SAA-SDT / EAD3

https://www.loc.gov/ead/index.html
Creative Commons Zero v1.0 Universal
81 stars 25 forks source link

Should <orignination> in <did> have the same content model as the new *Entry elements in <controlAccess>? #126

Closed rockivist closed 11 years ago

rockivist commented 11 years ago

I haven't thought this through entirely, but my suspicion is that they should.
That said, it could prove a migration challenge and I'd prefer to avoid another structured/unstructured fork for <origination>.

Where <origination> contains one corpName, persName, or famName, migration to origination/corpNameEntry etc. wouldn't be difficult. But what would we do with origination/text()? And what if it included more than one name? In the absence of a <genericNameEntry> it's unclear what the migration path would be aside from a choice between an unstructured <origination> and an <originationStructured>, which seems like overkills.

Something to follow up on. Labelling this comments and migration and assigning it to me.

MinnesotaFox commented 11 years ago

I'm with you. No more branches. Only the form in the pattern persNameEntry in origination as we have in contolledAccess. Eliminating multiple methods was a stated goal.

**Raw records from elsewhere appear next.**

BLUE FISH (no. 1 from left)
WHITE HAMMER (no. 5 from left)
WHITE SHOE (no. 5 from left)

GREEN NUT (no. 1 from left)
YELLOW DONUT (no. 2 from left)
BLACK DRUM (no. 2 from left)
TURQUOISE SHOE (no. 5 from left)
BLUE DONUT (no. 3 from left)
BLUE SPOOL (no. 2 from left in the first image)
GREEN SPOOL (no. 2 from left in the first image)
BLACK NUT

If someone entered multiple names in a single <origination>, they should have to work it out.

rockivist commented 11 years ago

@MinnesotaFox's points are good ones. My current thinking is this: limit <origination> to a choice of <persNameEntry>, <corpNameEntry>, or <famNameEntry>. For the migration, where <origination> contains only text, build a parameter into the migration stylesheet that sets a default NameEntry element into which to move the text. I'd make <persNameEntry> the default, but allow users to chagne it to <corpNameEntry> or <famNameEntry> if they so choose. Where there is more than one persname, corpname, or famname in the <origination>, create multiple <origination> elements. And when there is a mix of those and text, move the text into a separate <part> within the NameEntry.

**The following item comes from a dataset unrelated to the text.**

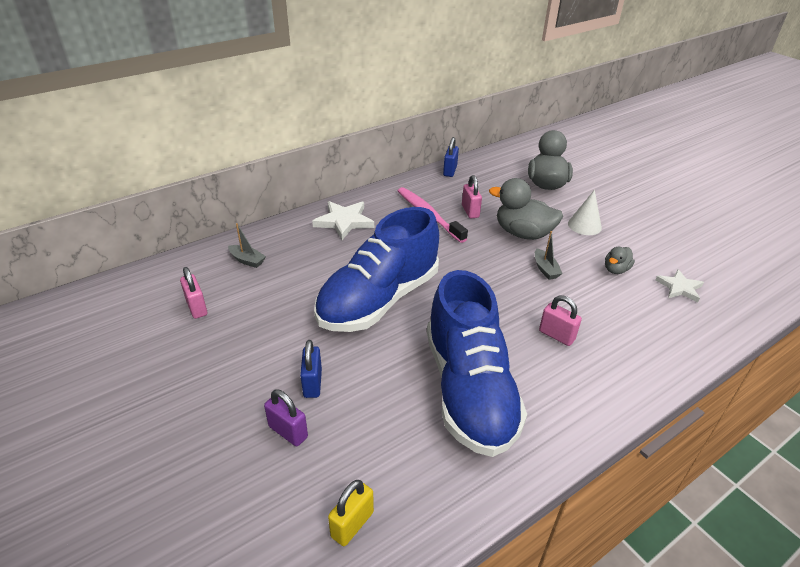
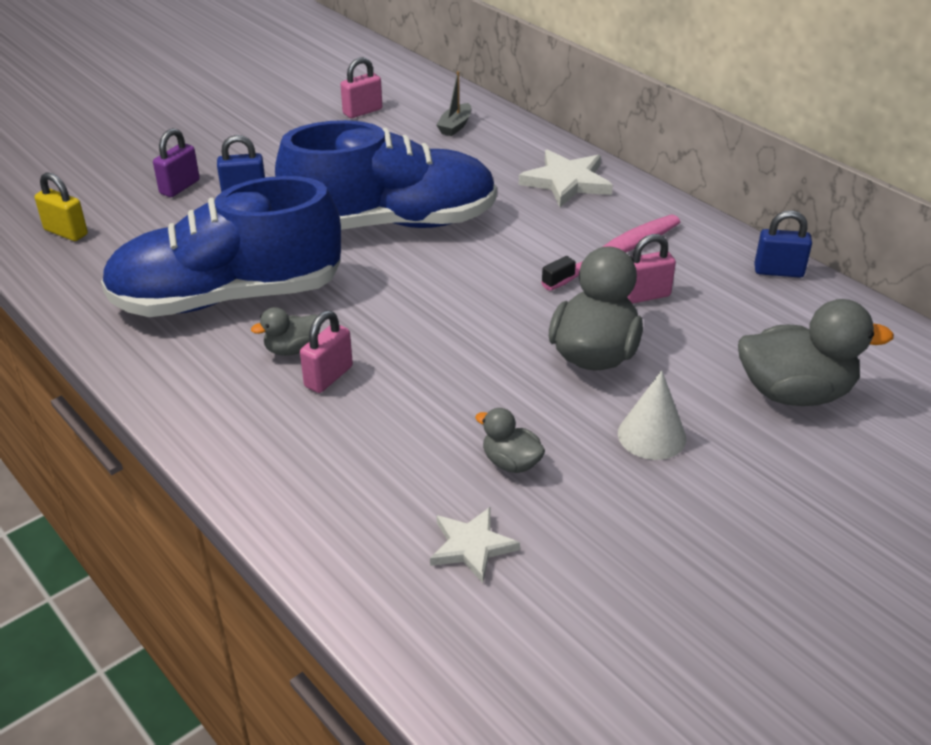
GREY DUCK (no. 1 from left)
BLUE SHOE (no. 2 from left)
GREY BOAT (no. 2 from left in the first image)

Also: @MinnesotaFox: when you input angle brackets in comments on GitHub, you need to escape them with a backtick (the thing under the tilda). Use it as if you were putting the element or attribute name in quotes.

rockivist commented 11 years ago

Might need to include <titleEntry> as an option within <origination> as well.

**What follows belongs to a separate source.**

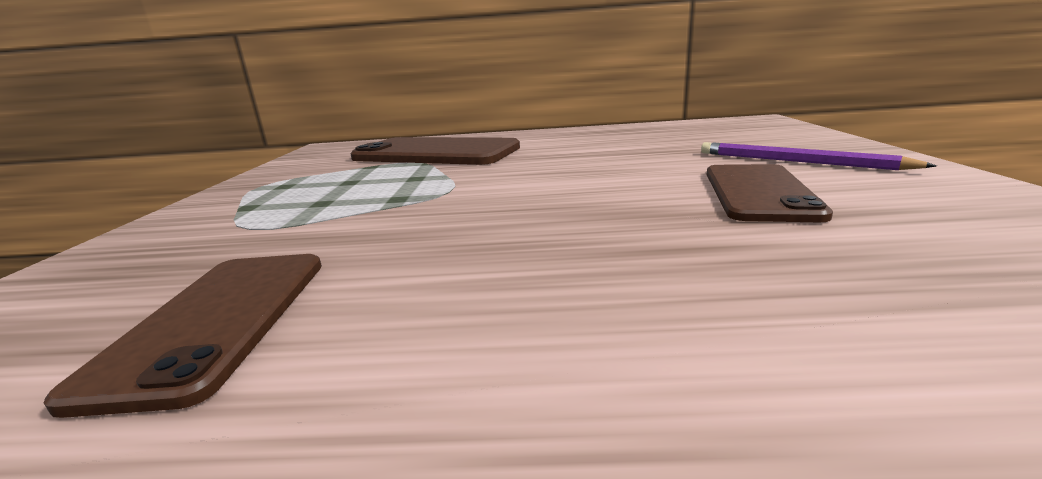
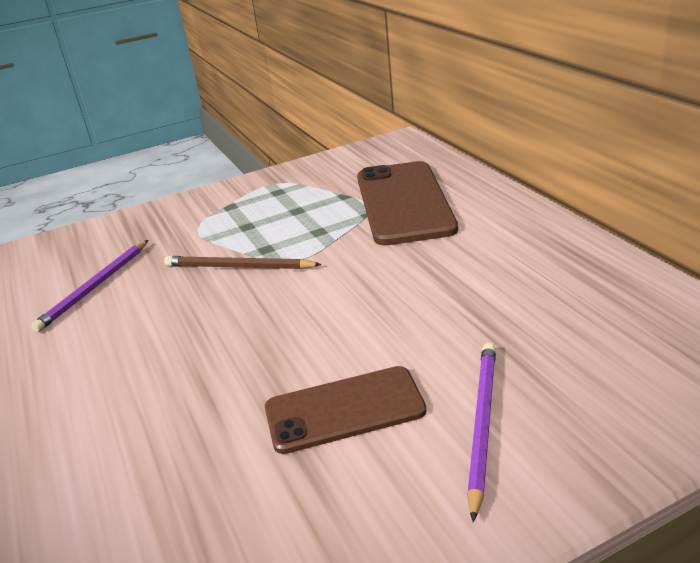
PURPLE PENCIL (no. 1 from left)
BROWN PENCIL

tcatapano commented 11 years ago

I have doubts about this. I think it is too restrictive for the general schema, but could be required in a "strict" profile. The next version could require it, but I think we have to allow for a looser "transitional" general schema for this revision.

Also, I have no problem with creating a <originationStructured> as well as an <origination>, following the very same logic as with the bifurcation of <physDesc>. I cannot see how this would be more disruptive than requiring such a strict model for <origination>. @rockivist: the migration scenario you describe still sounds like a nightmare :-)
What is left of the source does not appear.